Ethan Geto, the longtime New York gay political activist, who has raised funds and spoken on behalf of the Kerry campaign, argues that advancing the discussion on ending the gay soldier ban is good politics for the Democratic nominee, and, in fact, the kind of bold gesture needed in what he termed a “lackluster”campaign.

“One can do two things that seem on the face of it contradictory, though they are not,’ Geto said. “It would be a signal to his base that he holds liberal values dear to his heart but also show that he would be a smart commander in chief. There are very few issues that can do both of those things.”

Despite the expulsions under Don’t Ask, Don’t Tell, thousands of other gay and lesbian soldiers continue to serve, with an unknown and perhaps unknowable number killed or wounded in Iraq. Those soldiers serve under the fear of exposure and harassment, an untenable situation that in recent years led to at least two homophobic murders in the military—of Army Pfc. Barry Winchell in 1999 and of Navy Petty Officer Allen Schindler in 1992.
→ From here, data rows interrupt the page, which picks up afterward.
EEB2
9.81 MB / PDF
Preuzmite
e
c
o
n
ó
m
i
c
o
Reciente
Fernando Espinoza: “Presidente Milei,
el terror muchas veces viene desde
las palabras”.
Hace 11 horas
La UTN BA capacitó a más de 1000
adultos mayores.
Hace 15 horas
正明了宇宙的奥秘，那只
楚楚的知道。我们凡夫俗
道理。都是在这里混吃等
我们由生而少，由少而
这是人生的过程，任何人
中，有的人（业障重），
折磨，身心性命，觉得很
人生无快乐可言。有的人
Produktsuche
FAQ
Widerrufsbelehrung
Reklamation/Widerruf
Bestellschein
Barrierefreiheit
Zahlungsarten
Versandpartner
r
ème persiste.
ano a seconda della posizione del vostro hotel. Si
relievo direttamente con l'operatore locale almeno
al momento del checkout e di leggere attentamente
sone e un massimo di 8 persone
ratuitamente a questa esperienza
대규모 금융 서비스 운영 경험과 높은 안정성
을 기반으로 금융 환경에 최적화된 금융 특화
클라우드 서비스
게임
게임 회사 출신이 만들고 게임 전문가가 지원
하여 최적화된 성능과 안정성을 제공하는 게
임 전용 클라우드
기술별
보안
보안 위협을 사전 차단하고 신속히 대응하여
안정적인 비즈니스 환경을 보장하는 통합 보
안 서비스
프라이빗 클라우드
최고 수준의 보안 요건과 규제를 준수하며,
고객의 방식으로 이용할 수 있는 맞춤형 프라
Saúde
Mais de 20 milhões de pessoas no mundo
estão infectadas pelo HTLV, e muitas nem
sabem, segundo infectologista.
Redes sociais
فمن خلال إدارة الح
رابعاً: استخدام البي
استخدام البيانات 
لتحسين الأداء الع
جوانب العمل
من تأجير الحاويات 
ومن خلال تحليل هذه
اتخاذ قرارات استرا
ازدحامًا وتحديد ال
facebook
In response to a question from Gay City News several weeks ago, Kerry, appearing at Manhattan’s Cooper Union, reaffirmed his unequivocal support for ending Don’t Ask, Don’t Tell.

As we all face an uncertain and risky future in Iraq and on national security issues generally, the Democratic candidate needs to speak out about guarenteeing that all Americans can serve openly, in dignity, and free from the harassment that has too often scarred the lives of gay and lesbian soldiers.